データベースでは、クラウド上のMySQLといえるAmazon RDSを提供開始した。最初は単一のAvailability Zoneで提供を始めた。しかし、本格利用されるデータベースでは、複数のAvailability Zoneで稼働することで冗長性を高めたいというニーズが強かった。このため、複数のAvailability ZoneにAmazon RDSを展開することは非常に重要だった。Amazon RDSへのRead Replica機能の投入は、さらに多くの本格利用データベースのAWSでの稼働を可能にした。
この質問は、私の2人の子供のどこが一番好きかを挙げろと聞かれているようなものだ。何時間でも話し続けることができる。
―― 開発者以外の人々に対して、AWSはどこまでアピールしようとしているのか。開発者以外の人々を引きつけるようなサービスや機能を積極的に提供しようという意思はどこまであるのか。
大いにある。過去1年に当社が提供したことの多くは、よりテクニカルでない人々にAWSを使ってもらうことを目的としたものだ。Management Console、Beanstalk、CloudFormationはこれを目的としている。同様な取り組みはまだまだ続く。このことには非常に興味を持っている。
大切なのは多様な抽象度を提供すること
―― その取り組みにより、レイヤが徐々に上がって、SaaSの方向に近づいていくということなのか。
過去5年間のAWSの歴史において、当社は若干上のスタックに上がってきたといえる。Amazon EC2やS3はインフラストラクチャ・レベルの構成要素だ。その上に、次のレイヤとしてモニタリングや負荷分散、アップスケーリング、電子メールサービス、RDSを提供してきた。今後も継続して、当社の中核的な構成要素の上に重ねるようなサービスを加えていく。Beanstalk、CloudFormation、各種のSDK、IDEのプラグインなど、こうした活動は過去数年間、展開してきた。
しかし、SaaSアプリケーションを近い将来に当社は提供するだろうか? おそらくしないだろう。当社が注力している分野ではないからだ。ただし、もし顧客が、ある機能を死ぬほど求めていて、当社のエコシステムを構成するパートナーがだれもそれを提供する余裕や興味がないというのであれば、考えないということはない。

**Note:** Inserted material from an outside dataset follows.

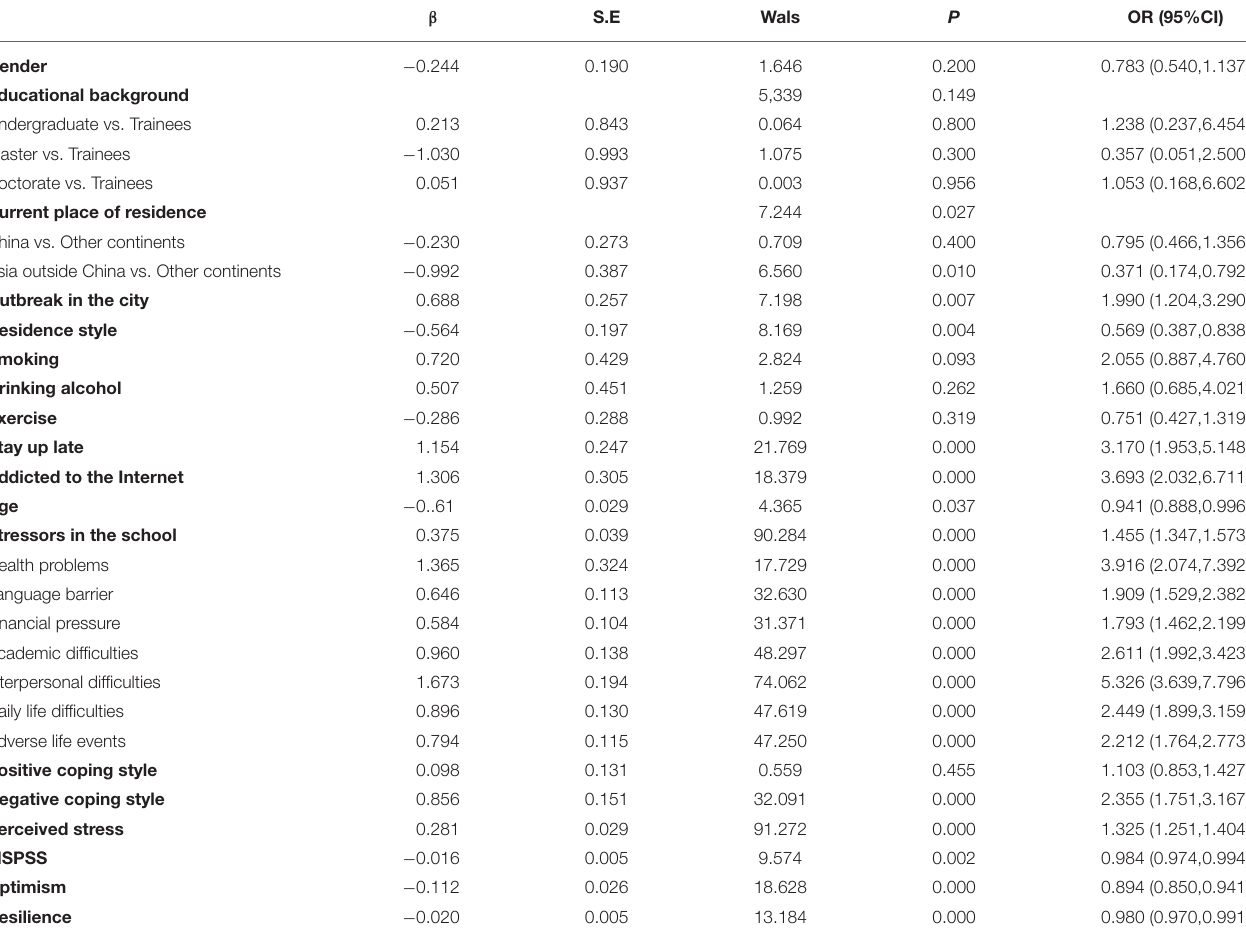
TABLE 3 | Univariate logistic regression analysis on results of depressive symptoms ( n = 519). β S.E Wals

しかし、非常に多数のSaaSベンダがAWSを使ってくれており、当社はこれをうれしく思っている。
IaaS、PaaS、SaaSといった分類がなされるが、その境界は容易に曖昧化する。非常に長い間、人々は当社をIaaSと呼んできだ。しかし、「RDSは何だかPaaSっぽい」とか、「Elastic BeanstalkでPaaSに進出するのか」などといわれるようになった。われわれは、こうした境界は非常に曖昧なものだと感じている。

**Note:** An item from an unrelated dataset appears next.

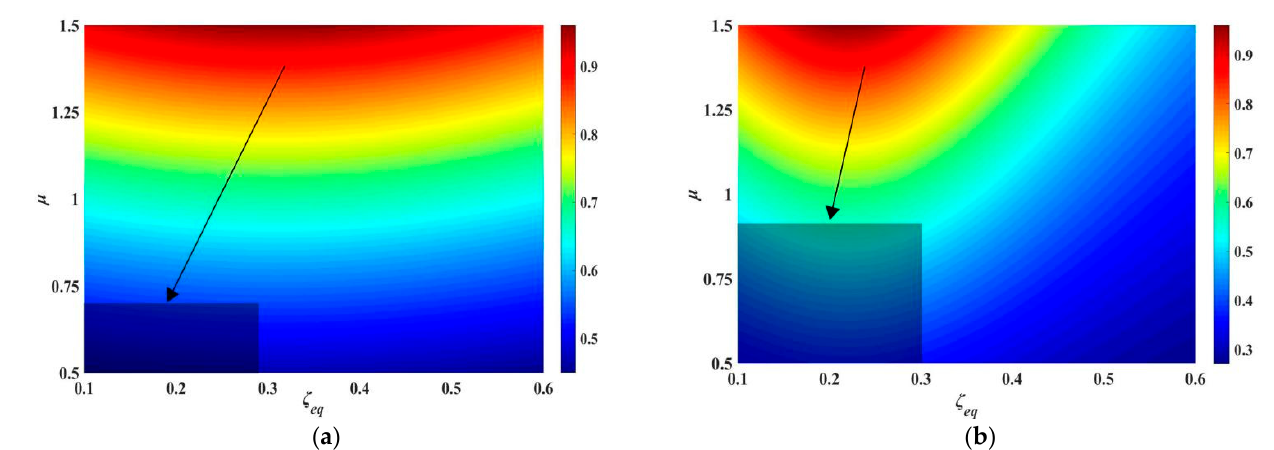
Figure 11. Contour plot of γ SF of HB–2 : ( a ) κ = 0.05; ( b ) κ = 0.1 .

―― つまり、AWSがIaaSと呼ばれようが、PaaSと呼ばれようがどうでもいい、ということか。
どうでもいい。Elastic Beanstalkを提供開始したとき、「AWSはPaaSに進出したのか」と書かれた。しかし答えはノーだ。顧客が欲しがっているものを提供する。
Amazon EC2やS3、RDSなど個々の構成要素を直接触りたい人はたくさんいる。こうした人たちは、アプリケーション構築のために高度な制御を必要とするからだ。

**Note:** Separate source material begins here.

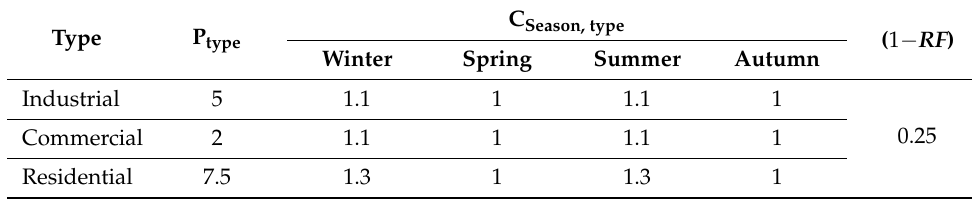
Table 1. Demand model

一方、構成要素の1つ1つについて詳しく調べる時間がない人たちもたくさんいる。こうした人たちは、高度な制御など必要ないという。即座にアプリケーションを立ち上げることが重要で、インフラ構成に関連するプログラミング的な作業に足をひっぱられたくないと考えている。Elastic Beanstalkは、こうした人たちに向けたサービスだ。
当社のElastic Beanstalkは、他のベンダが提供しているようなものとは異なる。多数の人たちが、まずElastic BeanstalkでAWSを使い始め、そのうちに「データベースを入れ替えてみたい」とか、「ストレージを替えてみたい」「オートスケールの設定を変えたい」「制御をある程度、自分の手に取り戻したい」と考えるようになるかもしれない。Elastic Beanstalkでは、いわば顧客はボンネットを開けて、アプリケーションのすべての構成要素を制御できる。これはかなり(他のPaaSとは)違う。これは、「できるだけ顧客自身が制御できるようにする。親であるかのように、何をどう使うかを指図しない」という当社の基本的な考え方からきている。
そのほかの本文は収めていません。